- Directed by: Quentin Dupieux
- Written by: Quentin Dupieux
- Produced by: Gregory Bernard; Josef Lieck; Diane Jassem; Sergey Selyanov; Daniel Goroshko;
- Starring: Mark Burnham; Éric Judor; Steve Little; Marilyn Manson; Arden Myrin; Eric Wareheim; Jon Lajoie; Ray Wise;
- Cinematography: Quentin Dupieux
- Edited by: Quentin Dupieux
- Music by: Mr. Oizo
- Production company: Realitism Films
- Distributed by: UFO Distribution (France)
- Release date: January 20, 2013 (Sundance Film Festival);
- Running time: 94 minutes
- Countries: France United States
- Language: English

= Wrong Cops =

Wrong Cops is a 2013 French-American independent comedy film written and directed by Quentin Dupieux. The ensemble film premiered at the 2013 Sundance Film Festival. It features an ensemble cast including Éric Judor, Mark Burnham, Arden Myrin, Steve Little, Jon Lajoie, Jack Plotnick, Ray Wise, Kurt Fuller, Eric Wareheim, Grace Zabriskie and Marilyn Manson.

==Premise==
In the not very distant future, where crime has been completely eradicated, a group of crooked cops look to dispose of a body that one of them accidentally shot.

==Cast==
- Mark Burnham as Officer Duke
- Éric Judor as Officer Rough
- Steve Little as Officer Sunshine
- Eric Wareheim as Officer De Luca
- Arden Myrin as Officer Holmes
- Brandon Beemer as Officer Brown
- Jon Lajoie as Officer Regan
- Ray Wise as Captain Andy
- Marilyn Manson as David Delores Frank
- Daniel Quinn as Neighbor
- Hillary Tuck as Kylie
- Isabella Palmieri as Rose
- Jennifer Blanc as Ruth
- Agnes Bruckner as Julia Kieffer
- Kurt Fuller as Music Producer
- Eric Roberts as Bob
- Steve Howey as Sandy / Michael
- Grace Zabriskie as Donna
- Jack Plotnick as Dolph Springer

==Production==
The first trailer was launched on November 22, 2013. Executive Producer was Gregory Bernard and the film was produced by Diane Jassem, Sergey Selyanov, Daniel Goroshko and Josef Lieck for Realitism Films.

==Critical reception==
From Christie Ko of ScreenCrave:

Marilyn Manson wanted to shoot something with Mr. Dupieux and this is what came out. It's funny, disturbing, and unabashedly wrong.

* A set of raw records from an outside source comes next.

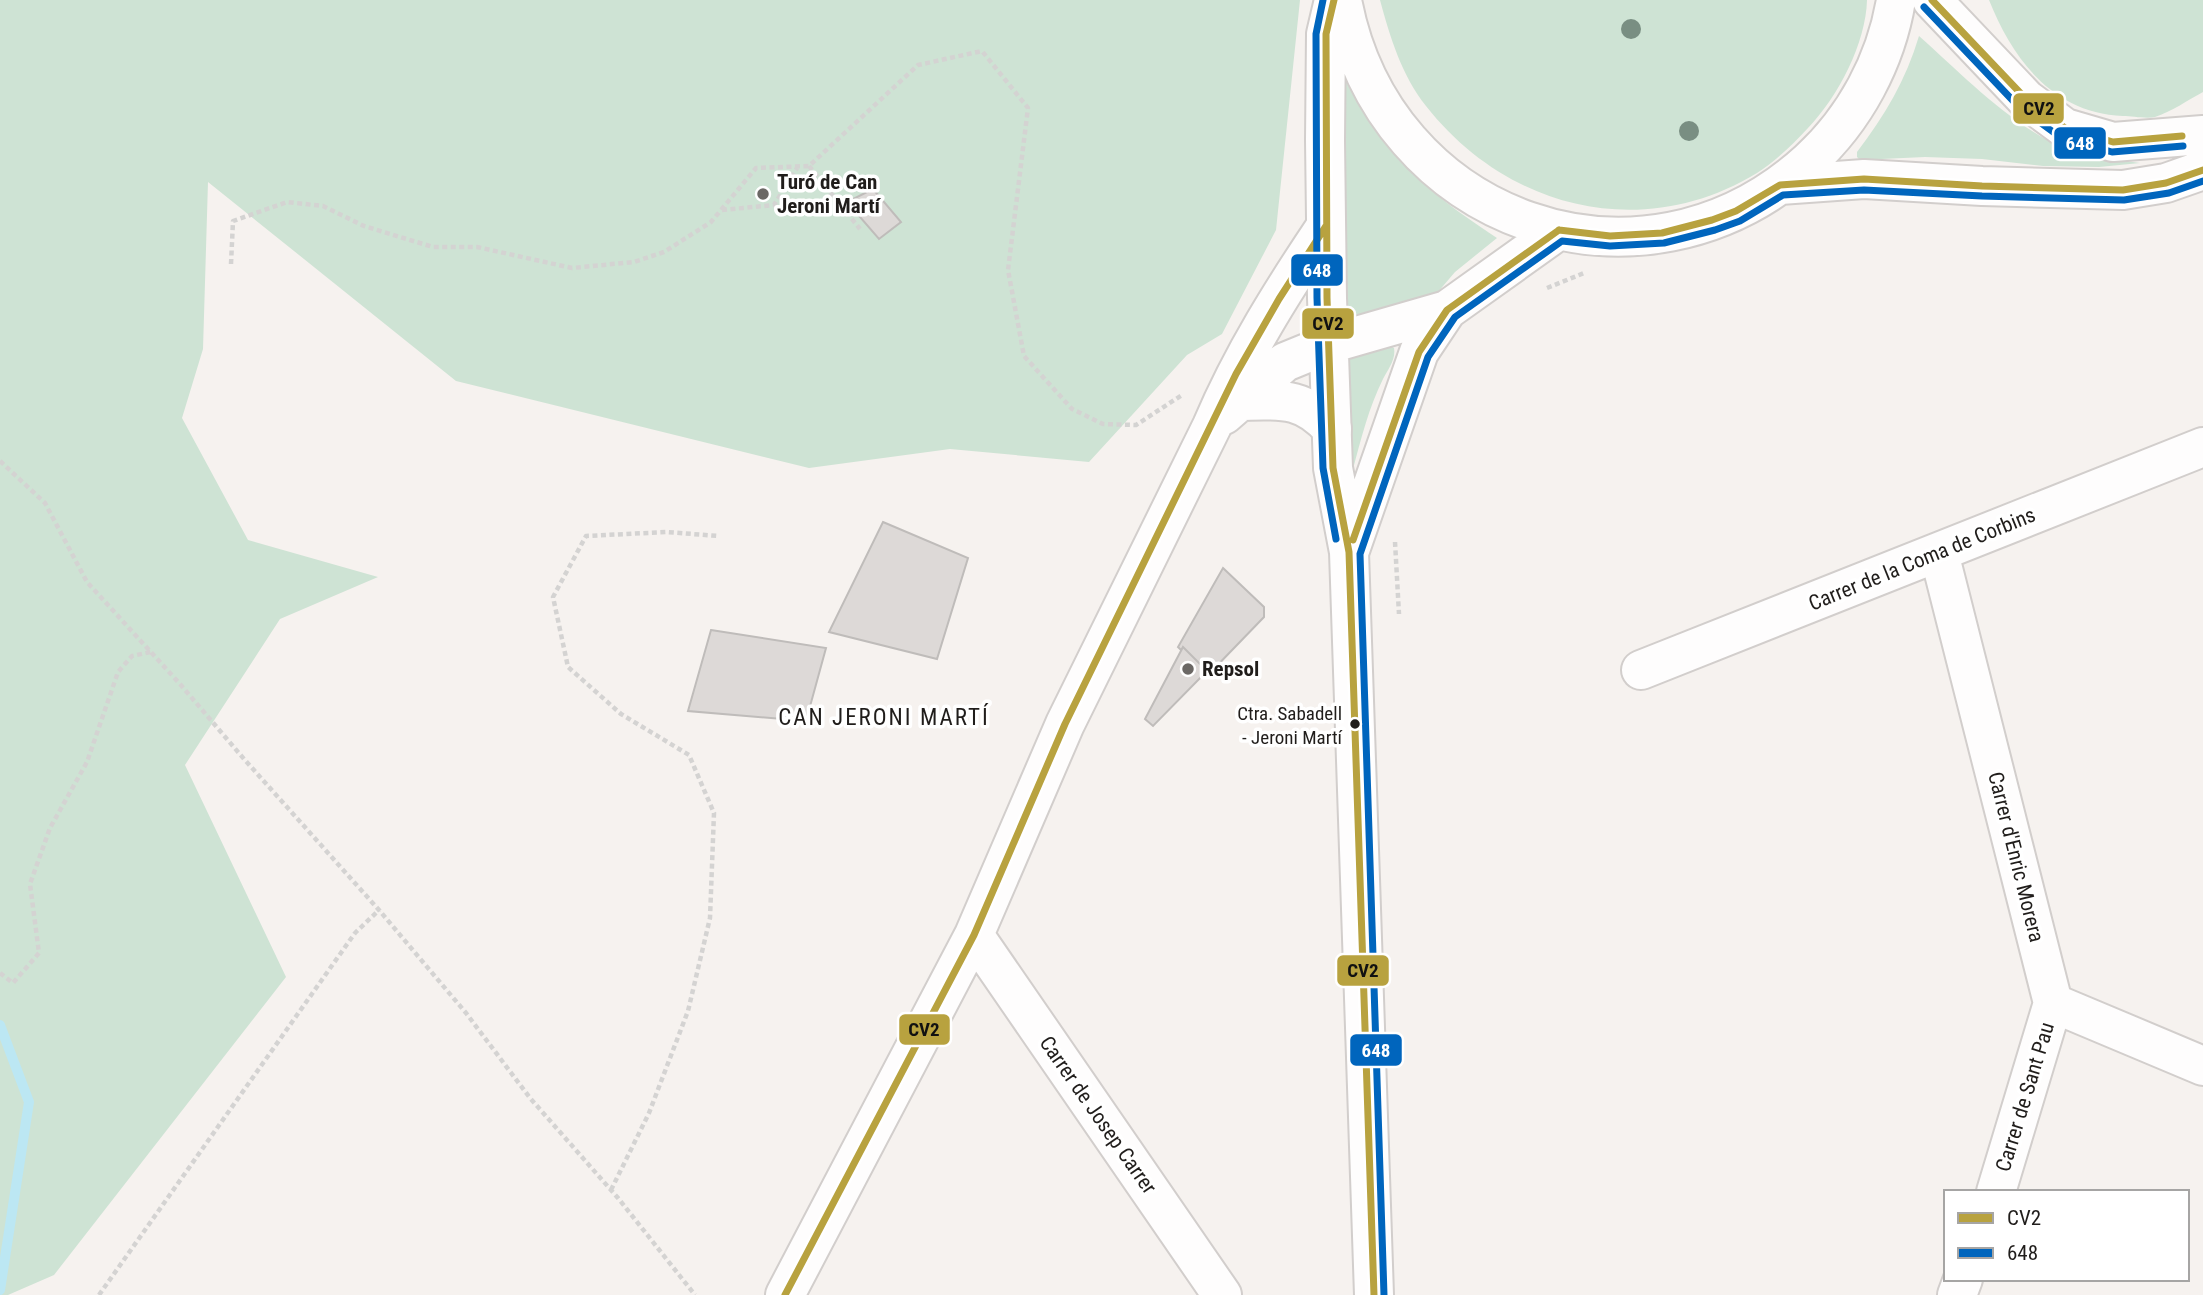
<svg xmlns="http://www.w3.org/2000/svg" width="2203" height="1295" font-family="'Roboto Condensed',sans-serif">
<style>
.green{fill:#cee3d4}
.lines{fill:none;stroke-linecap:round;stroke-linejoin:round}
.stream{stroke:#bce7f3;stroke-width:10}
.building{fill:#ddd9d7;stroke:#bfbcba;stroke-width:2}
.minor-casing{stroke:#d2cecc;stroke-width:42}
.tertiary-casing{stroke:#d2cecc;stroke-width:42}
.path{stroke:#d4d3d2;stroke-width:4.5;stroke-dasharray:5 3.5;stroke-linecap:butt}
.minor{stroke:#fefdfd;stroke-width:38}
.tertiary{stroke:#fefdfd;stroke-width:38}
.bus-1-casing{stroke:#fff;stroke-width:12}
.bus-2-casing{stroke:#fff;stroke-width:12}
.bus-1{stroke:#b8a23f;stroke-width:7}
.bus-2{stroke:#0065bd;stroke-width:7}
.tree{fill:#798e82}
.poi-dot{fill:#6b6865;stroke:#fff;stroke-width:2.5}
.bus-dot{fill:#201d1b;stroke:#fff;stroke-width:2.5}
.labels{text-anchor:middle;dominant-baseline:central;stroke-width:7;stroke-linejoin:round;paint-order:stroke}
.bus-label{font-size:19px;fill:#201d1b;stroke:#fff;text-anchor:end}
.poi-label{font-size:21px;font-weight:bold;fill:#201d1b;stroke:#fff;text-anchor:start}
.street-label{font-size:21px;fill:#201d1b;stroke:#fff}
.neighbourhood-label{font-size:23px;letter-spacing:2px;fill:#201d1b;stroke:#fff}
.line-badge{stroke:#fff;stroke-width:2.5}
.badge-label{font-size:19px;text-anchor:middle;font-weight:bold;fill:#fff}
.pale-badge-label{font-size:19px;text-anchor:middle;font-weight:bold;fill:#111}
</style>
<rect width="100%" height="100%" fill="#f6f2ef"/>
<path class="green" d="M0,0H1300L1276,230L1222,334L1187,355L1089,462L950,449L809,468L456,381L208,182L203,349L182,418L248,540L378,577L280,619L185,765L286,977L54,1275L8,1295H0Z
M1380,0H1867C1866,43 1838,97 1808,128C1793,144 1776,161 1757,173C1642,243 1507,209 1426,106C1402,76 1390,37 1380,0Z
M1989,0H2203V92C2188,100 2171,112 2155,117C2146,119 2132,116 2123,116C2053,113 2013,60 1989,0Z
M1919,36C1963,75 2015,130 2070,150C2093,157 2116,160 2140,163L2099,167L2043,166L1982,159L1925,157L1860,160L1857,157V152C1885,115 1906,80 1919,36Z
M1343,77C1355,97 1367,119 1381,138C1413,180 1453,209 1497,238L1455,272L1426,306L1348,321L1344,314Z
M1387,344L1394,348C1396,360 1388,369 1383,379C1369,407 1361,439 1353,469L1347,357Z"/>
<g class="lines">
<path class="stream" d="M0,1025L29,1102L0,1290"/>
</g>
<path class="building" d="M873,189L901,222L879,239L847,202Z
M883,522L968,558L937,659L829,632Z
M1223,568L1264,607V617L1207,676L1205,674L1207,671L1183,647L1181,650L1178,647Z
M711,630L826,648L806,721L688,711Z
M1183,647L1207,671L1153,726L1145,719Z"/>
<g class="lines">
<defs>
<path id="minor" d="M1240,401C1280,400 1303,396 1332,429
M1224,415L1285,362L1329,344
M1939,553L2053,1003
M1641,670L2203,447
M974,935L1222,1295
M2053,1003L2203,1066
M1996,1192L2053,1003
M785,1295L974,935L1065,724L1212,426C1242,355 1283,290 1326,226
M1957,1295L1963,1279"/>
<path id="tertiary" d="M1334,0L1326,34L1325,140L1327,298L1333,468L1349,552L1374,1295
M1342,0C1383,222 1641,314 1809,161C1855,119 1886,61 1896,0
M1932,0L2026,99L2065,128L2113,142L2203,135
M1780,185L1864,179L1982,186L2123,190L2166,183L2203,170
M1329,344L1447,310
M1350,550L1419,352L1447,310L1559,230"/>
</defs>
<use href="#minor" class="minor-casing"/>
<use href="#tertiary" class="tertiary-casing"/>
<path class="path" d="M809,166L860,229
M722,210L774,205L797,168
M231,264L233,221L287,202L323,206L364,226L433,247H477L572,268L634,262L664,252L711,222L756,168L809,166L918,65L982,51L1028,108L1008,270L1024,356L1072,409L1103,424L1136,425L1182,395
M1547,288L1584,273
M0,461L45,503L87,582L180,684L244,759L379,910L466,1013L530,1098L618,1198L695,1295
M1395,542L1399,614
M0,973L13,983L39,953L30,884L50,828L87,762L118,672L132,656L151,652
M611,1190L649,1113L688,1011L710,918L714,813L689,755L621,714L568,667L553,597L586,536L667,532L718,536
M99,1295L355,933L379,910"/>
<use href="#minor" class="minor"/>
<use href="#tertiary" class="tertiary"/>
<defs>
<path id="bus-1" d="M1334,0L1326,34L1327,298L1333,468L1349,552L1374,1295
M1932,0L2026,99L2065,128L2113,142L2182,136
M1559,230L1610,236L1662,233L1712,220L1736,211L1780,185L1864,179L1982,186L2123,190L2166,183L2203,170
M1353,540L1419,352L1447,310L1559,230
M785,1295L974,935L1065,724L1236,374L1279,299L1326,226"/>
<path id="bus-2" d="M1323,0L1316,34L1317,298L1323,468L1336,539
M1924,7L2019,107L2060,137L2112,152L2183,146
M1384,1295L1360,554L1428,357L1455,317L1562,241L1610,246L1664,243L1715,230L1740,221L1783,195L1864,190L1982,196L2124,200L2169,193L2203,181"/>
</defs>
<use href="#bus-1" class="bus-1-casing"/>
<use href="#bus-2" class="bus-2-casing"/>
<use href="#bus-1" class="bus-1"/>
<use href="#bus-2" class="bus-2"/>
</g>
<g class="tree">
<circle cx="1631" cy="29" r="10"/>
<circle cx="1689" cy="131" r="10"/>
</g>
<g class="poi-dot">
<circle cx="763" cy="194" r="7"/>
<circle cx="1188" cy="669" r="7"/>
</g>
<circle class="bus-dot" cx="1355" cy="724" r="6"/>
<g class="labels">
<g class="bus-label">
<text x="1342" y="713">Ctra. Sabadell<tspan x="1342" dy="24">- Jeroni Martí</tspan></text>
</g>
<g class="poi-label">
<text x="777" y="182">Turó de Can<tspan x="777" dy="24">Jeroni Martí</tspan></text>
<text x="1202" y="669">Repsol</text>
</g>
<g class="street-label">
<text transform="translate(1922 559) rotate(-22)">Carrer de la Coma de Corbins</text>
<text transform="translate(2016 857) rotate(76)">Carrer d'Enric Morera</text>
<text transform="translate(2025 1097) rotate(-73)">Carrer de Sant Pau</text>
<text transform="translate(1098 1115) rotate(55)">Carrer de Josep Carrer</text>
</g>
<g class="neighbourhood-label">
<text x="884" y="717">CAN JERONI MARTÍ</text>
</g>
</g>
<g class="line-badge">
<rect x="2012" y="92" width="53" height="33" rx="7" fill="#b8a23f"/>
<rect x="2053" y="126" width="54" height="34" rx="7" fill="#0065bd"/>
<rect x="1290" y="253" width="54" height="34" rx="7" fill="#0065bd"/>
<rect x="1301" y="307" width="54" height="33" rx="7" fill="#b8a23f"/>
<rect x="1336" y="954" width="54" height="33" rx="7" fill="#b8a23f"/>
<rect x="898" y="1013" width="53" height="33" rx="7" fill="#b8a23f"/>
<rect x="1349" y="1033" width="54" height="34" rx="7" fill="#0065bd"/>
</g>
<g class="badge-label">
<text x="2080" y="150">648</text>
<text x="1317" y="277">648</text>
<text x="1376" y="1057">648</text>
</g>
<g class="pale-badge-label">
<text x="2039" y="115">CV2</text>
<text x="1328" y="330">CV2</text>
<text x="1363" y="977">CV2</text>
<text x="924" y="1036">CV2</text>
</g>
<rect x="1944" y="1190" width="245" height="91" fill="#ffffff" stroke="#a6a5a4" stroke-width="2"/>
<rect x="1958" y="1213" width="35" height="10" fill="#b8a23f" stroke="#a6a5a4" stroke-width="2"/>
<text x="2007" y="1225" font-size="21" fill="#201d1b">CV2</text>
<rect x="1958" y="1248" width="35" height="10" fill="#0065bd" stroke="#a6a5a4" stroke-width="2"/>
<text x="2007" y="1260" font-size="21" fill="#201d1b">648</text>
</svg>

From Alex Koehne of Twitch:

Wrong Cops certainly has a sense of humor that isn't for anyone. If you like the exploitation films of the 70's and 80's, the abstract ridiculousness of Tim and Eric and Monty Python, the violence of grind-house cinema and the homespun stylings of web series and Funny or Die sketches, then you are primed and ready to love Wrong Cops. If Family Circus is your favorite comic, then you should steer clear.

From Scott Menzel of We Live Film did not care for the film:

I can only hope that Wrong Cops isn't what is next to come from the director and is simply a speed bump in his career. This is probably one of the most painfully unfunny and longest 45 minutes that I have ever had to sit through in quite sometime. It is without a doubt the worst film that I saw at Sundance 2013.